Where were we, back before the whole world changed?
The person jabbering in the street alone
xxxxWas certainly deranged,
xxxxNow he’s just on the phone.

It’s a very witty and exhilarating poem which takes all its imagery and metaphors from the new technology. What struck me on reading the poem was just how rare this is. I can’t think of many contemporary poems that use language, ideas or images from the technology that now governs so much of our lives. This obviously is not the case in contemporary cinema or contemporary novels.

Now I’m not saying that poetry has any kind of duty to be breathlessly up-to-date and with-it (to use a rather antiquated term). In fact, I can think of numerous examples where an over-anxious desire to be so has acted against the poet’s intentions: take these lines from Tennyson’s “Locksley Hall”:

xxxxxxxxxxxxxxxxxxxxxxxxForward, forward let us range,
Let the great world spin for ever down the ringing grooves of change.

Here Tennyson’s vagueness about the details of railway mechanics rather spoils the message he wants to convey. Another case in point might be that of the so-called Pylon Poets of the 1930s, rather too earnestly keen on dragging the latest technology into their works – like Soviet enthusiasts for the tractor.

However, having said all that, railways, telephones, and aeroplanes have all entered 20th-century poetry very successfully. If one thinks about it, one of Yeats’s most famous poems, “An Irish Airman Foresees His Death”, was about very recent technology. And this is Yeats, of the Golden Dawn! It seems to me that the technology of our own age is not lacking in poetic possibilities, so I just wondered if anyone can come up with interesting examples.

Here are a few more lines from Joseph Harrison’s poem:

I can’t not go along. Lord knows I’ve tried
To keep myself from getting up to speed
xxxxOn this text-messaged ride.
xxxxIn word, if not, indeed,
In correspondence, then at least in verse
I’ve felt the antiquated urge to try. Way
xxxxBack before we let
Happen the things that hadn’t happened yet,
Who thought we’d choose vehicular suicide?
xxxxAnd now, caught in the net,
xxAttached, we tell ourselves we’re freed.

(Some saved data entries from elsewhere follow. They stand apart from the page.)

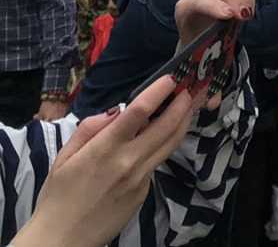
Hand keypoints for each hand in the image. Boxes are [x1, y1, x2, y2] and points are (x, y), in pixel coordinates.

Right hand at [14, 74, 197, 246]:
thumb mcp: (64, 157)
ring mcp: (140, 180)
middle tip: (188, 89)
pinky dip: (159, 149)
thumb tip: (115, 112)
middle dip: (182, 104)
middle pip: (167, 126)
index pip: (140, 111)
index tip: (171, 78)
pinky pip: (155, 165)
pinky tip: (155, 143)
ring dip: (182, 123)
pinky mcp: (144, 194)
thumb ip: (90, 128)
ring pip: (169, 145)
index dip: (159, 91)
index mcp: (105, 148)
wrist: (62, 241)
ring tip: (187, 108)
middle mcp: (128, 162)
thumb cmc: (58, 197)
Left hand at [174, 0, 254, 47]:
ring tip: (249, 13)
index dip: (215, 6)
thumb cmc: (199, 45)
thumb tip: (224, 43)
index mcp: (184, 9)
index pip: (200, 1)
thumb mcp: (200, 48)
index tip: (230, 15)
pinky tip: (248, 8)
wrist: (196, 36)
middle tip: (246, 15)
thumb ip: (211, 43)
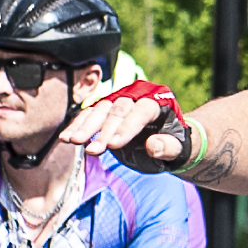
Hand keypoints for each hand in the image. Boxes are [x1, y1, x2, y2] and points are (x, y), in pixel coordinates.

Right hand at [67, 79, 194, 172]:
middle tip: (94, 150)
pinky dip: (77, 126)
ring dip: (85, 127)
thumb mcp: (180, 149)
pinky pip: (89, 115)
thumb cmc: (176, 143)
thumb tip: (153, 146)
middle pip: (117, 111)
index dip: (127, 127)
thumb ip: (170, 148)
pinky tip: (66, 138)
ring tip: (74, 141)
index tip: (114, 145)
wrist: (168, 138)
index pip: (141, 112)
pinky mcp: (105, 110)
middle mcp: (136, 97)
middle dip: (104, 131)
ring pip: (100, 111)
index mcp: (157, 102)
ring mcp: (118, 102)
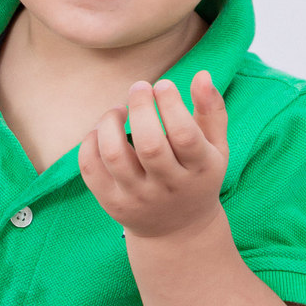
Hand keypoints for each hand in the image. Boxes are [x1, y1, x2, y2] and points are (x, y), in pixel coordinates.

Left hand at [79, 70, 228, 239]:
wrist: (178, 230)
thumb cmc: (197, 177)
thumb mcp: (216, 148)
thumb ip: (212, 111)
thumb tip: (201, 74)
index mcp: (199, 170)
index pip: (184, 136)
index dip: (171, 105)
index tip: (163, 85)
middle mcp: (168, 187)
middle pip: (149, 145)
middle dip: (141, 108)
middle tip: (140, 87)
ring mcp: (137, 197)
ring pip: (115, 156)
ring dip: (110, 123)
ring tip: (119, 109)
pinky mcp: (112, 204)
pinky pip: (91, 170)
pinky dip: (90, 143)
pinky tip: (101, 131)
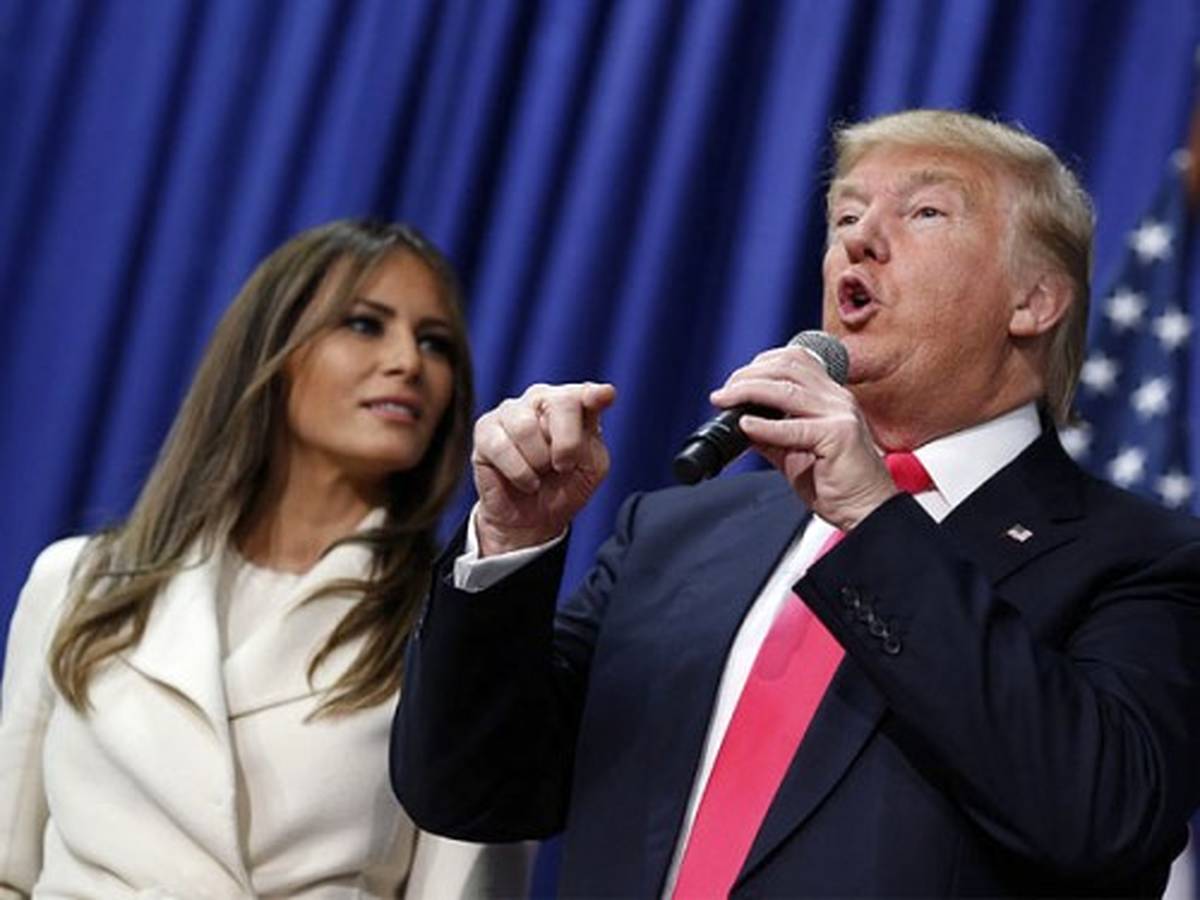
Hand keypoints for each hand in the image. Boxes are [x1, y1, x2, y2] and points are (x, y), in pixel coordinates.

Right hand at [472, 382, 615, 555]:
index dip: (594, 394)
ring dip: (539, 461)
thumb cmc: (563, 487)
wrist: (532, 521)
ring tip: (540, 474)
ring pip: (526, 427)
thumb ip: (590, 441)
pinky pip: (501, 446)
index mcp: (573, 405)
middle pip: (560, 402)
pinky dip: (519, 473)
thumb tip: (577, 421)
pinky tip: (525, 481)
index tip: (606, 395)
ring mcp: (510, 411)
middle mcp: (541, 399)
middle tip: (564, 466)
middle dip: (568, 442)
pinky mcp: (484, 430)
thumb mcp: (590, 469)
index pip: (584, 393)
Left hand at [710, 345, 895, 530]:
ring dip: (749, 391)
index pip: (796, 360)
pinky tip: (746, 425)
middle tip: (722, 393)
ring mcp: (840, 414)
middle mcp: (837, 398)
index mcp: (831, 396)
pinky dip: (766, 425)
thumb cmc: (836, 483)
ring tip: (725, 400)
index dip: (761, 363)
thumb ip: (770, 434)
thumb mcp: (794, 452)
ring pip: (787, 390)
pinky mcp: (839, 436)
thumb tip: (740, 423)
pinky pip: (794, 427)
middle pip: (788, 368)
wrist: (866, 510)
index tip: (735, 380)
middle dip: (748, 376)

Here’s a stanza from The Golden Gate by Vikram Seth – 1986 – recounting the thoughts of John, a computer-programmer:

He tuned his thoughts to electronic
Circuitry. This soothed his mind.
He left irregular (moronic)
Sentimentality behind.
He thought of or-gates and of and-gates,
Of ROMs, of nor-gates, and of nand-gates,
Of nanoseconds, megabytes,
And bits and nibbles… but as flights
Of silhouetted birds move cawing
Across the pine-serrated sky,
Dragged from his cove, not knowing why,
He feels an urgent riptide drawing
Him far out, where, caught in the kelp
Of loneliness, he cries for help.

I love the way the very technical language contrasts ironically with the more “traditional” and powerful imagery taken from the natural world.

And here’s a sonnet from Greg Williamson’s book (another Waywiser one), A Most Marvelous Piece of Luck (2008):

Internet

Invented by Al Gore, the Internet
Is chiefly used to view pornography,
Meet homicidal strangers, day trade, bet
On offshore football, view pornography,

Peruse bar graphs of pop sensation Britney
Spear’s permutable décolleté,
And (oh, just pass the crack pipe, okay, Whitney?)
Chat about the life you e-ed away,

Until you download your last stolen file
And Exit Now, Log Off, to retrogress
In the Actual World’s Wide Web of spinneret-
Borne spiders, earthworms, bugs, and stay awhile
In your last known and permanent address,
Your home away from HOME
xxxxxxxxxxxxxxxxxxxxxxxxxxon the Internet.


Of course, it can be objected that the desire to absolutely up-to-date actually opens you to the risk of being dated. Thirty years from now, who will know who Britney Spears is? (But then again, in the age of Google, one could say that that’s not such a big problem.) However, it seems to me that Williamson here is making very inventive and enjoyable use of the new terminology, and finding original metaphors for one of the oldest themes of literature. The possibilities are there, for those who know how to make use of them.

So can anyone else point out other successful uses of the new technology in poetry? Where are the poems of Facebook, Spam, Twittering… ?

And if we can’t find them, maybe we might want to reflect on why poetry is not excited by the brave new world of Microsoft and Apple.